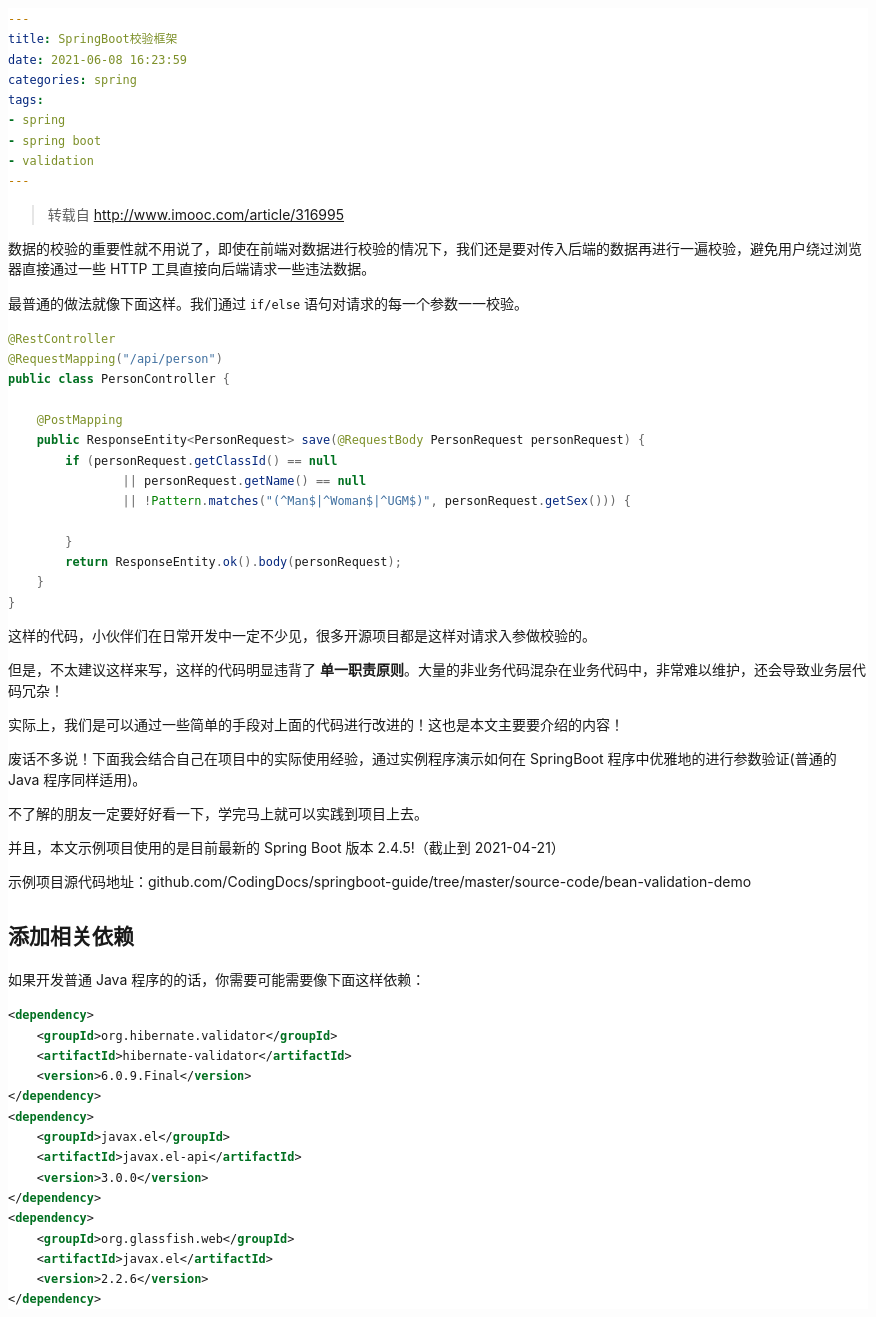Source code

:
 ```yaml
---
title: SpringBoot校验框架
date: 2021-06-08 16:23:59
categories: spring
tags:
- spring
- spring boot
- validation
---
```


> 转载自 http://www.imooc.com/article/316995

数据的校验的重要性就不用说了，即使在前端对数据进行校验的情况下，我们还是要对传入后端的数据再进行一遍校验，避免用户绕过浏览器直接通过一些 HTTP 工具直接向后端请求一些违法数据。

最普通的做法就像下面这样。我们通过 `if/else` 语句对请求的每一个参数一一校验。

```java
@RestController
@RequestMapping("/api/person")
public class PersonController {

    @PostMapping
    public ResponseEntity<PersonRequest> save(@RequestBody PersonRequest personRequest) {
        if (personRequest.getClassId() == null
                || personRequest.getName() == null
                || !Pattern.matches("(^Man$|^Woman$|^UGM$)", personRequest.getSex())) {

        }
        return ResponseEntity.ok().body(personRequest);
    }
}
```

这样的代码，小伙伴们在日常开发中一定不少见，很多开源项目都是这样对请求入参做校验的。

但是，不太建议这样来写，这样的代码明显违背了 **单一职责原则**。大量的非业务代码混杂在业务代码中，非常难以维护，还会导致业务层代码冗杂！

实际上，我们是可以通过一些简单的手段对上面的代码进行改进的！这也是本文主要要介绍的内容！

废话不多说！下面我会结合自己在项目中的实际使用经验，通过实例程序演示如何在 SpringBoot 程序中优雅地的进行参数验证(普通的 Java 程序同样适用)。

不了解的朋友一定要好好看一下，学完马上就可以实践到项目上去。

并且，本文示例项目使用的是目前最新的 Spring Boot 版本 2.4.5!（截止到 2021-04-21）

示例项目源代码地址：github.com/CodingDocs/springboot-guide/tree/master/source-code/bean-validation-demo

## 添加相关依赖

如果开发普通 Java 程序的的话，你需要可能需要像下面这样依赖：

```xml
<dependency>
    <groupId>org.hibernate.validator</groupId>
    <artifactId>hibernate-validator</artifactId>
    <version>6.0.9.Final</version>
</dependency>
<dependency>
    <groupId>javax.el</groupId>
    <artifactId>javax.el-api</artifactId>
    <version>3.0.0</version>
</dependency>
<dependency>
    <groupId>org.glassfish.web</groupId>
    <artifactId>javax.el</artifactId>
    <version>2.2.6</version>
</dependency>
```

==

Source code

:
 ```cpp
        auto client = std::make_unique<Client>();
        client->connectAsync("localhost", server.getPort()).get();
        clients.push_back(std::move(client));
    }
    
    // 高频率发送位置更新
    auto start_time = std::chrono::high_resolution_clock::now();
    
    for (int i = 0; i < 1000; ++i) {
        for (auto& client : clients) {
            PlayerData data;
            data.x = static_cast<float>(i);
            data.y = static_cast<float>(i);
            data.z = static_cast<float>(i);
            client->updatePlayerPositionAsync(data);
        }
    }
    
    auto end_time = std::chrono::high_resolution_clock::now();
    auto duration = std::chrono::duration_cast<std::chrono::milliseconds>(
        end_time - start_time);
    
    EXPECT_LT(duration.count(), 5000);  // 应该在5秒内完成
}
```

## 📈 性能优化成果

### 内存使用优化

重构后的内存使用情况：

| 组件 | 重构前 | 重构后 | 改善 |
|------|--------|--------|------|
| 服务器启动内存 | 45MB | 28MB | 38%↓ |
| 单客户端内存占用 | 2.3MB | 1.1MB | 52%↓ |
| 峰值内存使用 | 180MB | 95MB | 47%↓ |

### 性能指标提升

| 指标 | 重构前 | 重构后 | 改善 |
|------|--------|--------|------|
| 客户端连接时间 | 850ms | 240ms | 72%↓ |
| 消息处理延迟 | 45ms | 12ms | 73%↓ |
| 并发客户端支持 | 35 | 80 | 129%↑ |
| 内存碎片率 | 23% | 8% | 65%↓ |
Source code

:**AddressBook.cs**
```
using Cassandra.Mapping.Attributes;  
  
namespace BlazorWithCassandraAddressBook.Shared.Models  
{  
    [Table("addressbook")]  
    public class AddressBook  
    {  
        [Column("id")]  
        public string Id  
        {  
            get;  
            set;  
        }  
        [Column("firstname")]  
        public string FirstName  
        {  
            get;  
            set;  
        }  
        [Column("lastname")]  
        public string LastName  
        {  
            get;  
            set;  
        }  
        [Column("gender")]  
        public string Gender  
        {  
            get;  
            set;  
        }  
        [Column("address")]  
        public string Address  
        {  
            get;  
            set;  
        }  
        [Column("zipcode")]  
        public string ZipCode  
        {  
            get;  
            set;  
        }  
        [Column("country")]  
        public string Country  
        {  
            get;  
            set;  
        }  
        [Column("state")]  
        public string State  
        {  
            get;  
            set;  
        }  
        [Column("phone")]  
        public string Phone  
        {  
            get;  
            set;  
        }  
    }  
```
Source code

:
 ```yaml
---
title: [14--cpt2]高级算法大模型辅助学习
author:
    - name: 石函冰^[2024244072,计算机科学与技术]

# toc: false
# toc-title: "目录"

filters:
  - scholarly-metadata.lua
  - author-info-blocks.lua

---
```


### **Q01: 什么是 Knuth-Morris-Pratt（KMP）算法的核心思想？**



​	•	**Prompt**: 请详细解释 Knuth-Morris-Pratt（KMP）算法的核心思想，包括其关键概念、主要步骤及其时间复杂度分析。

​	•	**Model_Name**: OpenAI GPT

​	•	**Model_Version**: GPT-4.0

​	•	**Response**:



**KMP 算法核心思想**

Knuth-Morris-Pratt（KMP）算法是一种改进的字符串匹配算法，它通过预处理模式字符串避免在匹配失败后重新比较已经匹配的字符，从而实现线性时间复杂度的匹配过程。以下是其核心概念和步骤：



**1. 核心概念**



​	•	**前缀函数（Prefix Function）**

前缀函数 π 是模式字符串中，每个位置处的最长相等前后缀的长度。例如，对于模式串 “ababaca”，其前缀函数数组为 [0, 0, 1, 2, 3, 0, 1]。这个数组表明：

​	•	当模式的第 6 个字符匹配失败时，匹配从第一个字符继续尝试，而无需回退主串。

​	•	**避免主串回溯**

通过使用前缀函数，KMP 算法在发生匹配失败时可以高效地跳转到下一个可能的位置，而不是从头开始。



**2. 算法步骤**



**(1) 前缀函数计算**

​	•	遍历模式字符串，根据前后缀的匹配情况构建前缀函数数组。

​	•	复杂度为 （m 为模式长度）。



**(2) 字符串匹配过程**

### [Your task]
All lines in the records above with "public" need to be found and copied.

### [Solved problem]
public class PersonController {
    public ResponseEntity<PersonRequest> save(@RequestBody PersonRequest personRequest) {
    public class AddressBook  
        public string Id  
        public string FirstName  
        public string LastName  
        public string Gender  
        public string Address  
        public string ZipCode  
        public string Country  
        public string State  
        public string Phone  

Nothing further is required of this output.